• [WHAT YOU NEED TO DO]:
Copy the rows below, changing "top-left" to "upper-left" and keeping everything else the same, and omit the pictures from your copy.

• [INPUT DATA]:
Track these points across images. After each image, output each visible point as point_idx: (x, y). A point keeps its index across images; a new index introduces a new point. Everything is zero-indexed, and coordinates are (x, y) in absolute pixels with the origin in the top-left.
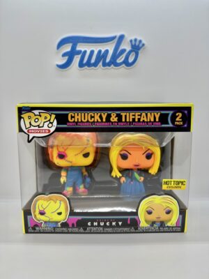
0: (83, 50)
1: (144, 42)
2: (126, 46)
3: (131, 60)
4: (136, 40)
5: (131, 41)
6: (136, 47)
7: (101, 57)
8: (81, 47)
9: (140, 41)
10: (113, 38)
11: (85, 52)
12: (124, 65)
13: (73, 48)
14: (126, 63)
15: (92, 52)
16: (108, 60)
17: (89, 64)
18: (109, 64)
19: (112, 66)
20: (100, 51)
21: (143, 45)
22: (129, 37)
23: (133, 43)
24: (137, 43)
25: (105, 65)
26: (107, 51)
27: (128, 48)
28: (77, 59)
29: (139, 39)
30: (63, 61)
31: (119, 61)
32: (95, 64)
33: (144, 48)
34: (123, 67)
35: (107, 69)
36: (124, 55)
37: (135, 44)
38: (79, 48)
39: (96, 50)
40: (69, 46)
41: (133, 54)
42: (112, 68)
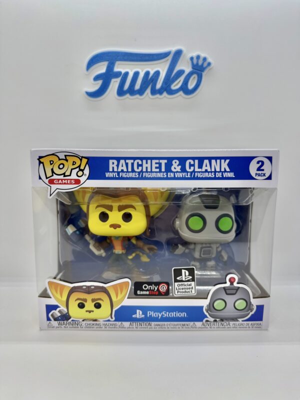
2: (184, 66)
3: (191, 86)
5: (192, 59)
6: (199, 68)
7: (150, 81)
8: (120, 67)
9: (205, 59)
10: (166, 55)
11: (127, 74)
12: (181, 93)
13: (110, 68)
14: (184, 89)
15: (136, 74)
16: (159, 86)
17: (132, 91)
18: (160, 92)
19: (165, 94)
20: (147, 73)
21: (209, 64)
24: (200, 62)
26: (157, 73)
27: (188, 69)
28: (115, 84)
30: (95, 87)
32: (141, 92)
33: (210, 69)
34: (180, 95)
35: (157, 98)
36: (182, 79)
37: (197, 64)
38: (117, 68)
39: (142, 71)
40: (104, 65)
41: (194, 78)
42: (165, 96)
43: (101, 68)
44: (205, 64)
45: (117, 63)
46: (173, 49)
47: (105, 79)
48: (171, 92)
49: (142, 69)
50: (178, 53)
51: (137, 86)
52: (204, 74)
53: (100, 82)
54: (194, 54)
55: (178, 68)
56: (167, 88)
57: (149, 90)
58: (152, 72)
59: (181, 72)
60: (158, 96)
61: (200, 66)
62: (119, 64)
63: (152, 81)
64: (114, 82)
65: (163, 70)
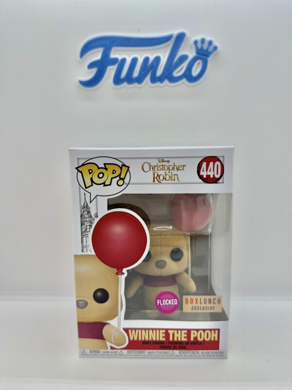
0: (120, 57)
1: (215, 43)
2: (188, 51)
3: (195, 72)
4: (203, 41)
5: (196, 42)
6: (204, 53)
7: (149, 68)
8: (117, 54)
9: (210, 43)
10: (167, 39)
11: (124, 60)
12: (184, 80)
13: (106, 55)
14: (188, 76)
15: (134, 61)
16: (159, 72)
17: (129, 79)
18: (161, 79)
19: (166, 82)
20: (146, 60)
21: (215, 48)
22: (193, 37)
23: (199, 45)
24: (205, 46)
25: (154, 80)
26: (158, 59)
27: (191, 54)
28: (111, 71)
29: (208, 38)
30: (89, 75)
31: (177, 73)
32: (140, 80)
33: (216, 54)
34: (184, 83)
35: (158, 86)
36: (185, 65)
37: (202, 48)
38: (114, 54)
39: (141, 57)
40: (99, 51)
41: (199, 63)
42: (166, 85)
43: (96, 55)
44: (211, 49)
45: (114, 49)
46: (175, 32)
47: (100, 67)
48: (173, 80)
49: (141, 55)
50: (181, 37)
51: (136, 74)
52: (210, 59)
53: (94, 70)
54: (199, 38)
55: (181, 53)
56: (168, 76)
57: (148, 78)
58: (152, 58)
59: (184, 58)
60: (158, 84)
61: (205, 51)
62: (115, 50)
63: (152, 68)
64: (111, 69)
65: (164, 56)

• [SOLUTION FOR THIS EXERCISE]:
Track these points across images. After each image, output each visible point as point_idx: (x, y). A point keeps its index across images; a new index introduces a new point. Everything is zero-indexed, and coordinates are (x, y) in absolute pixels with the origin in the upper-left.
0: (83, 50)
1: (144, 42)
2: (126, 46)
3: (131, 60)
4: (136, 40)
5: (131, 41)
6: (136, 47)
7: (101, 57)
8: (81, 47)
9: (140, 41)
10: (113, 38)
11: (85, 52)
12: (124, 65)
13: (73, 48)
14: (126, 63)
15: (92, 52)
16: (108, 60)
17: (89, 64)
18: (109, 64)
19: (112, 66)
20: (100, 51)
21: (143, 45)
22: (129, 37)
23: (133, 43)
24: (137, 43)
25: (105, 65)
26: (107, 51)
27: (128, 48)
28: (77, 59)
29: (139, 39)
30: (63, 61)
31: (119, 61)
32: (95, 64)
33: (144, 48)
34: (123, 67)
35: (107, 69)
36: (124, 55)
37: (135, 44)
38: (79, 48)
39: (96, 50)
40: (69, 46)
41: (133, 54)
42: (112, 68)
2: (184, 66)
3: (191, 86)
5: (192, 59)
6: (199, 68)
7: (150, 81)
8: (120, 67)
9: (205, 59)
10: (166, 55)
11: (127, 74)
12: (181, 93)
13: (110, 68)
14: (184, 89)
15: (136, 74)
16: (159, 86)
17: (132, 91)
18: (160, 92)
19: (165, 94)
20: (147, 73)
21: (209, 64)
24: (200, 62)
26: (157, 73)
27: (188, 69)
28: (115, 84)
30: (95, 87)
32: (141, 92)
33: (210, 69)
34: (180, 95)
35: (157, 98)
36: (182, 79)
37: (197, 64)
38: (117, 68)
39: (142, 71)
40: (104, 65)
41: (194, 78)
42: (165, 96)
43: (101, 68)
44: (205, 64)
45: (117, 63)
46: (173, 49)
47: (105, 79)
48: (171, 92)
49: (142, 69)
50: (178, 53)
51: (137, 86)
52: (204, 74)
53: (100, 82)
54: (194, 54)
55: (178, 68)
56: (167, 88)
57: (149, 90)
58: (152, 72)
59: (181, 72)
60: (158, 96)
61: (200, 66)
62: (119, 64)
63: (152, 81)
64: (114, 82)
65: (163, 70)
0: (120, 57)
1: (215, 43)
2: (188, 51)
3: (195, 72)
4: (203, 41)
5: (196, 42)
6: (204, 53)
7: (149, 68)
8: (117, 54)
9: (210, 43)
10: (167, 39)
11: (124, 60)
12: (184, 80)
13: (106, 55)
14: (188, 76)
15: (134, 61)
16: (159, 72)
17: (129, 79)
18: (161, 79)
19: (166, 82)
20: (146, 60)
21: (215, 48)
22: (193, 37)
23: (199, 45)
24: (205, 46)
25: (154, 80)
26: (158, 59)
27: (191, 54)
28: (111, 71)
29: (208, 38)
30: (89, 75)
31: (177, 73)
32: (140, 80)
33: (216, 54)
34: (184, 83)
35: (158, 86)
36: (185, 65)
37: (202, 48)
38: (114, 54)
39: (141, 57)
40: (99, 51)
41: (199, 63)
42: (166, 85)
43: (96, 55)
44: (211, 49)
45: (114, 49)
46: (175, 32)
47: (100, 67)
48: (173, 80)
49: (141, 55)
50: (181, 37)
51: (136, 74)
52: (210, 59)
53: (94, 70)
54: (199, 38)
55: (181, 53)
56: (168, 76)
57: (148, 78)
58: (152, 58)
59: (184, 58)
60: (158, 84)
61: (205, 51)
62: (115, 50)
63: (152, 68)
64: (111, 69)
65: (164, 56)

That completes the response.